Interview | 日野”JINO”賢二 -後編-

JINO

国内外問わず活躍するベーシスト、日野”JINO”賢二によるこだわりのシグネイチャーモデルJino Jazz Bassが発売される。FENDER CUSTOM SHOP のマスタービルダー、ジェイソン・スミスによって製作された、ʼ75 JAZZ BASS RELIC MASTERBUILT BY JASON SMITHをアップデートする形で開発されたこのJino Jazz Bassについて、インタビュー後編ではじっくりと話を聞いた。

おそらく、このベースはフェンダーの中でも もっとも幅広く使ってもらえるんじゃないかな
 

― 今回、シグネイチャーモデルJino Jazz Bassを開発する上で特にこだわった点は何ですか?

日野”JINO”賢二(以下:JINO)  まずはピックアップ。今回、3つのピックアップを搭載しているんだけど、ミドルにはミュージックマンタイプのハムバッカーを搭載しました。これは、フェンダーの60年の歴史で初めてのこと。コントロールノブは、フロントヴォリュームを引っ張るとアクティヴからパッシヴに切り替わります。で、3つ目のノブは、普通はトーンコントロールじゃないですか。それをミドルピックアップ、ハムバッカーのコントロールノブにしました。それを引っ張ると、ハムバッカーのみになって、ミュージックマン的な音になるんです。つまり、ルイス・ジョンソン、ピノ・パラディーノ、ミシェル・ンデゲオチェロ、バーナード・エドワーズのサウンドが、Jazz Bassで出せるんですよ!

課題 A
一覧の冒頭から始め、「locality: Gunung Leuser」を含む行で終わる範囲を、その行も含めて番号付きリストに書き直してください。空行は除き、画像は解答に入れないでください。

[データ項目]
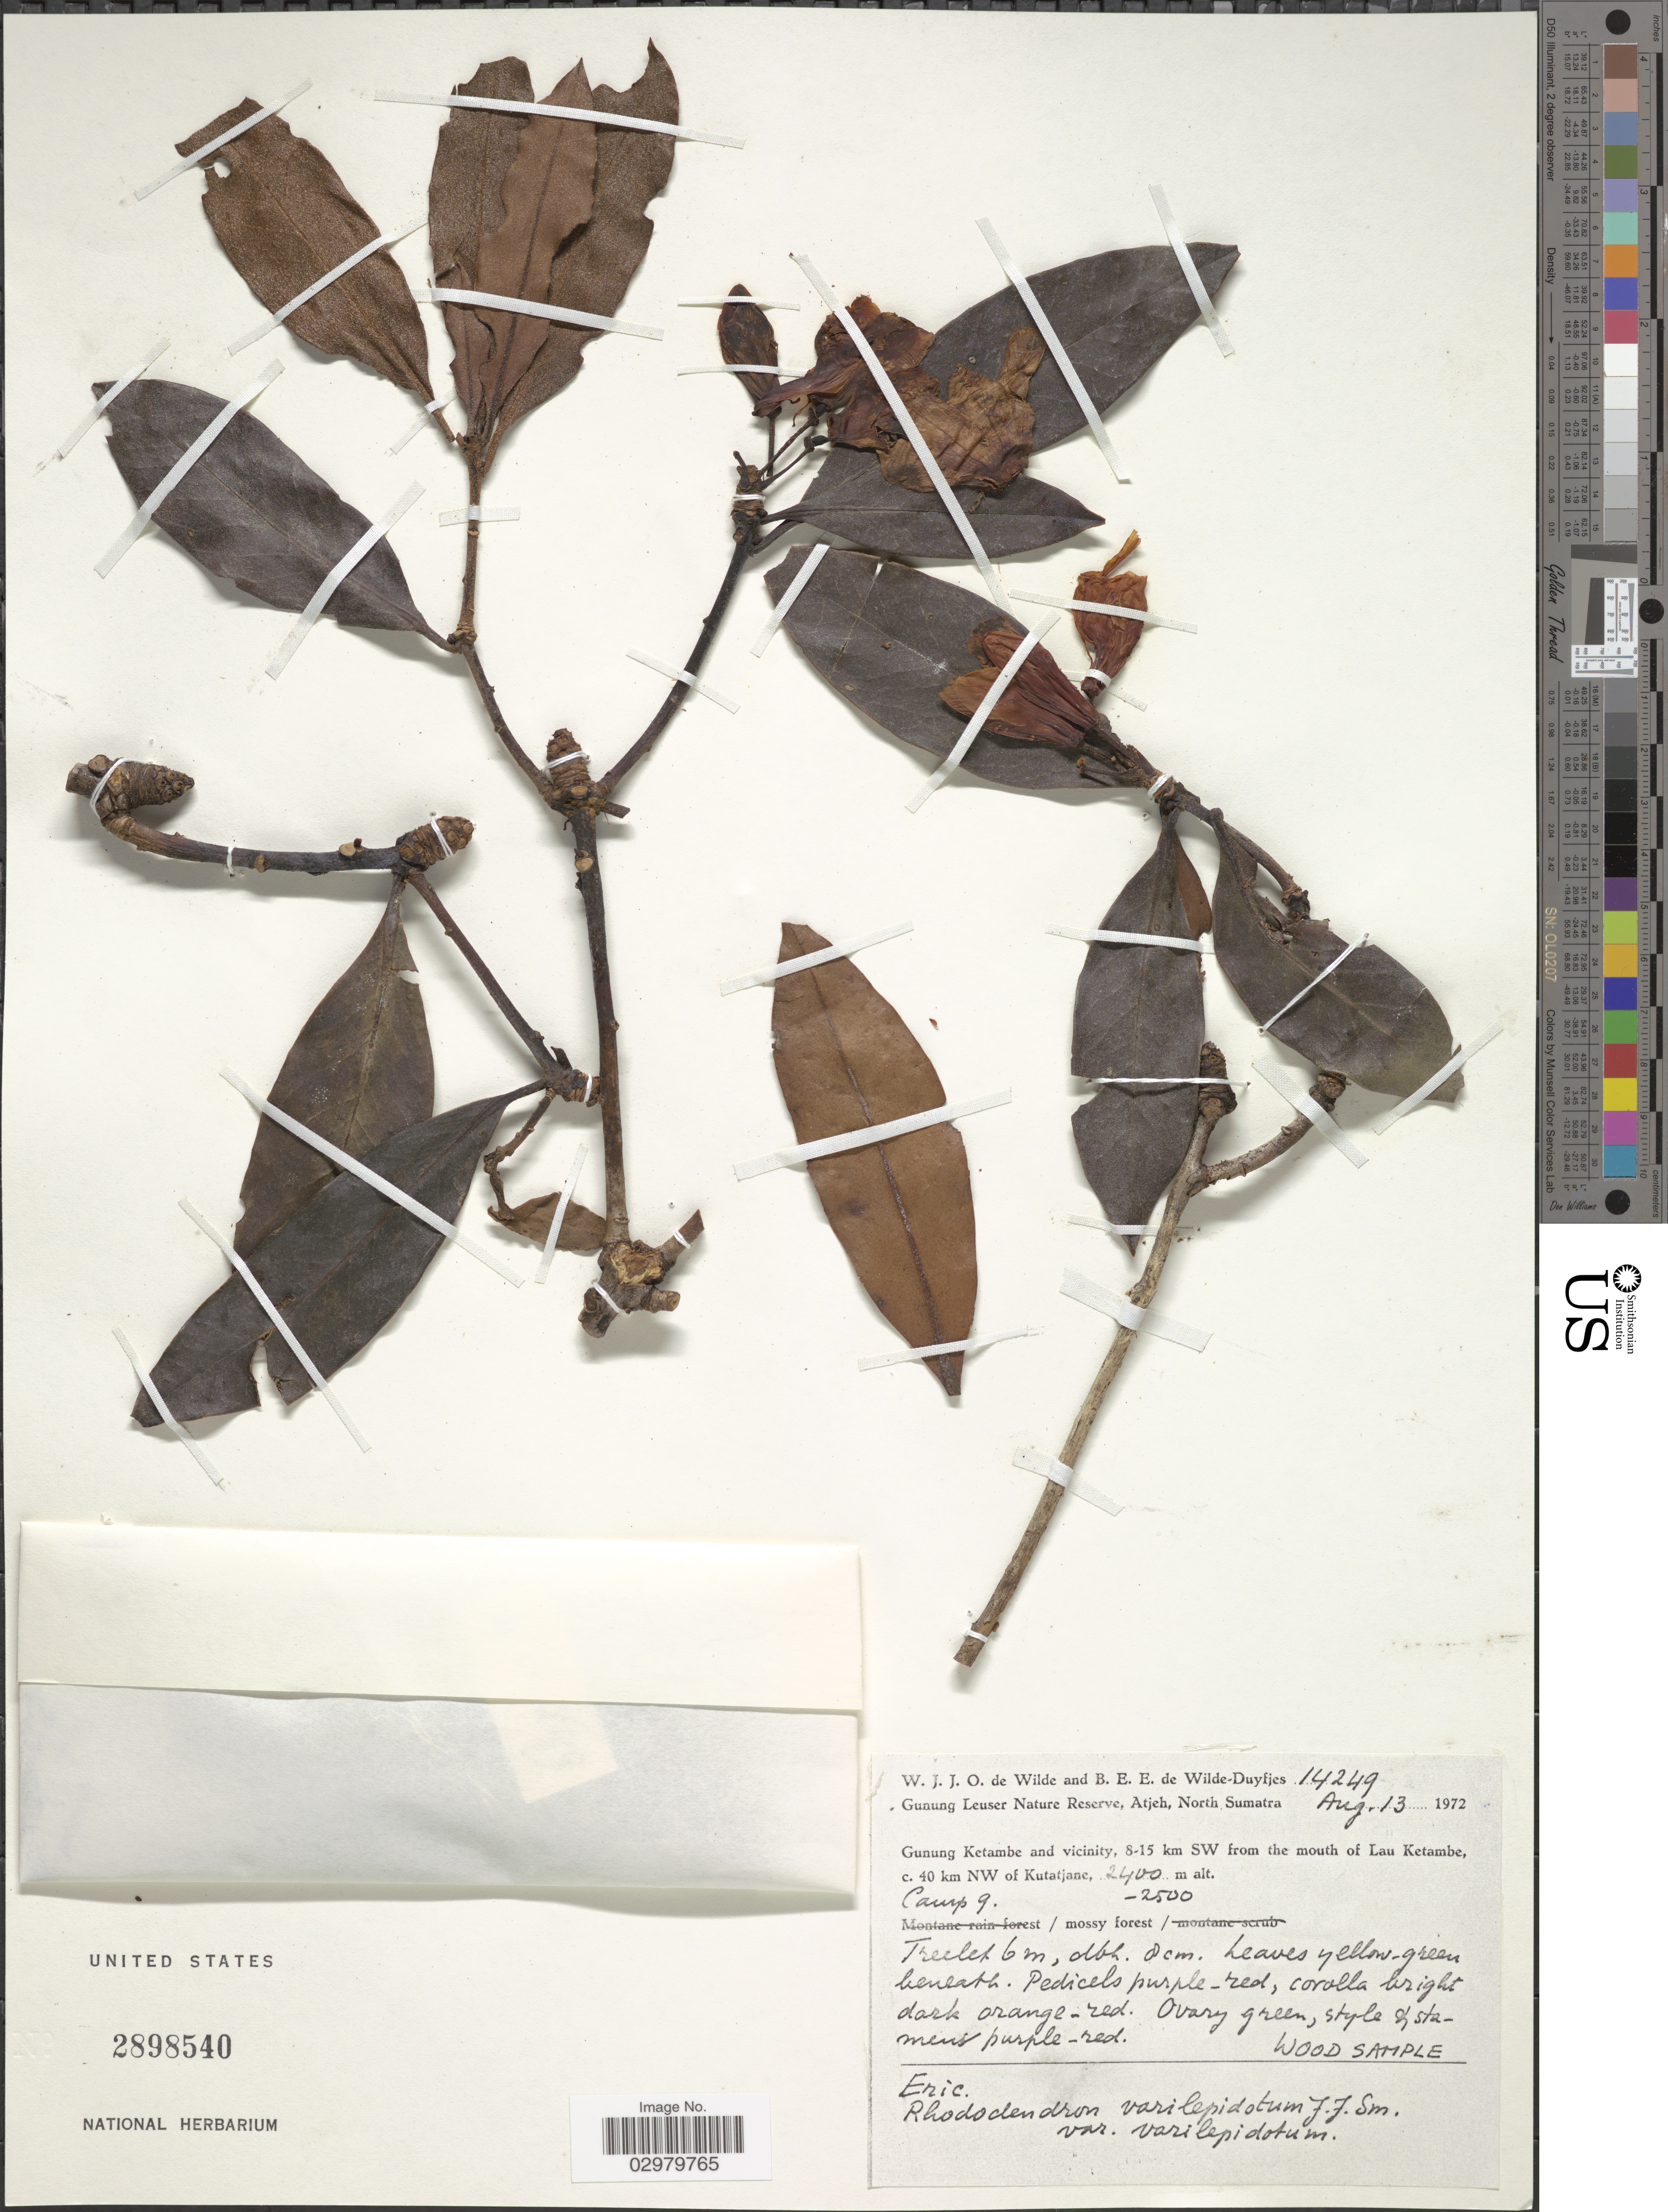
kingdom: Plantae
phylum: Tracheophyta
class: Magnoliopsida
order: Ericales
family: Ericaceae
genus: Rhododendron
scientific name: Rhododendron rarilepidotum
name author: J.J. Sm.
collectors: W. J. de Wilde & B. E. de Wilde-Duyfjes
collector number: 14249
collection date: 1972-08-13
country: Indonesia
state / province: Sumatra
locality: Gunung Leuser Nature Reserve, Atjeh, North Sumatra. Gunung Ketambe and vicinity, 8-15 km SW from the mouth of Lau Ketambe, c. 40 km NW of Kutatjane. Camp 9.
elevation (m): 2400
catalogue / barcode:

課題 B
ベーシストのインタビュー記事を、一字一句変えずに全文出力してください。

解答全文 A
1. kingdom: Plantae
2. phylum: Tracheophyta
3. class: Magnoliopsida
4. order: Ericales
5. family: Ericaceae
6. genus: Rhododendron
7. scientific name: Rhododendron rarilepidotum
8. name author: J.J. Sm.
9. collectors: W. J. de Wilde & B. E. de Wilde-Duyfjes
10. collector number: 14249
11. collection date: 1972-08-13
12. country: Indonesia
13. state / province: Sumatra
14. locality: Gunung Leuser Nature Reserve, Atjeh, North Sumatra. Gunung Ketambe and vicinity, 8-15 km SW from the mouth of Lau Ketambe, c. 40 km NW of Kutatjane. Camp 9.

解答全文 B
Interview | 日野”JINO”賢二 -後編-

JINO

国内外問わず活躍するベーシスト、日野”JINO”賢二によるこだわりのシグネイチャーモデルJino Jazz Bassが発売される。FENDER CUSTOM SHOP のマスタービルダー、ジェイソン・スミスによって製作された、ʼ75 JAZZ BASS RELIC MASTERBUILT BY JASON SMITHをアップデートする形で開発されたこのJino Jazz Bassについて、インタビュー後編ではじっくりと話を聞いた。

おそらく、このベースはフェンダーの中でも もっとも幅広く使ってもらえるんじゃないかな
 

― 今回、シグネイチャーモデルJino Jazz Bassを開発する上で特にこだわった点は何ですか?

日野”JINO”賢二(以下:JINO)  まずはピックアップ。今回、3つのピックアップを搭載しているんだけど、ミドルにはミュージックマンタイプのハムバッカーを搭載しました。これは、フェンダーの60年の歴史で初めてのこと。コントロールノブは、フロントヴォリュームを引っ張るとアクティヴからパッシヴに切り替わります。で、3つ目のノブは、普通はトーンコントロールじゃないですか。それをミドルピックアップ、ハムバッカーのコントロールノブにしました。それを引っ張ると、ハムバッカーのみになって、ミュージックマン的な音になるんです。つまり、ルイス・ジョンソン、ピノ・パラディーノ、ミシェル・ンデゲオチェロ、バーナード・エドワーズのサウンドが、Jazz Bassで出せるんですよ!